───── Task material ─────

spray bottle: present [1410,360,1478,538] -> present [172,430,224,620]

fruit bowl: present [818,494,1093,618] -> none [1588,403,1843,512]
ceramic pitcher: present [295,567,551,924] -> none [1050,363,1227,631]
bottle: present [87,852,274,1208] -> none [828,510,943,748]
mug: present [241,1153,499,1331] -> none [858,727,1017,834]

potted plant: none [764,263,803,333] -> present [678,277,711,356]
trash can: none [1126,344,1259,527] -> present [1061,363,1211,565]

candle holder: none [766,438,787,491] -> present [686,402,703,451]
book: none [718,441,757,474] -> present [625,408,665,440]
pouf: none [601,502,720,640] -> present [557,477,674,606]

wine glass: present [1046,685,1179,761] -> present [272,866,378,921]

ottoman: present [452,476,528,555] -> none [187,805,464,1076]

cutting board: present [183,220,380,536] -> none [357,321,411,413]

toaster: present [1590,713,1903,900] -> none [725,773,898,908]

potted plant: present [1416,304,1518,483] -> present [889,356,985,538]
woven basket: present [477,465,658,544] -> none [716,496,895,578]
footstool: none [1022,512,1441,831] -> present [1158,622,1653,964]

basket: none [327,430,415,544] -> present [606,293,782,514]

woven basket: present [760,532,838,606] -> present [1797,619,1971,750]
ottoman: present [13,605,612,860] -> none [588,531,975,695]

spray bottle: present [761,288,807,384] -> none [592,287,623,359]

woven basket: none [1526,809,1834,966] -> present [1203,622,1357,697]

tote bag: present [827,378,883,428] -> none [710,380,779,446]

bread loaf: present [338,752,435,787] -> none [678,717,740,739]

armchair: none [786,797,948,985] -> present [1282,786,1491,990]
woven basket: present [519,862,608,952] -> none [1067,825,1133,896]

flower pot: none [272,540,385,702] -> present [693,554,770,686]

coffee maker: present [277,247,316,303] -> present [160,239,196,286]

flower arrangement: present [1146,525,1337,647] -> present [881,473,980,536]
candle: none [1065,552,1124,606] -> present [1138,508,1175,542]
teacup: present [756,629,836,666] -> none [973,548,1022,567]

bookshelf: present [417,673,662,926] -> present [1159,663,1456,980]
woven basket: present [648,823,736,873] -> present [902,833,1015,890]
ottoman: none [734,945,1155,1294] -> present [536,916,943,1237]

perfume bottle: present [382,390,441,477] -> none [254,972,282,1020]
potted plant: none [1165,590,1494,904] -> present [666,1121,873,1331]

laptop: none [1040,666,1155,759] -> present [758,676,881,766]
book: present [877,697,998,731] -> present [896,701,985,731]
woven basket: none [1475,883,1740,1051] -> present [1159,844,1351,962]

─────

## Task brief
Write out every line, unchanged, from the one containing "ottoman: none [734,945,1155,1294]" through the closing line of the data.

## Problem solution
ottoman: none [734,945,1155,1294] -> present [536,916,943,1237]

perfume bottle: present [382,390,441,477] -> none [254,972,282,1020]
potted plant: none [1165,590,1494,904] -> present [666,1121,873,1331]

laptop: none [1040,666,1155,759] -> present [758,676,881,766]
book: present [877,697,998,731] -> present [896,701,985,731]
woven basket: none [1475,883,1740,1051] -> present [1159,844,1351,962]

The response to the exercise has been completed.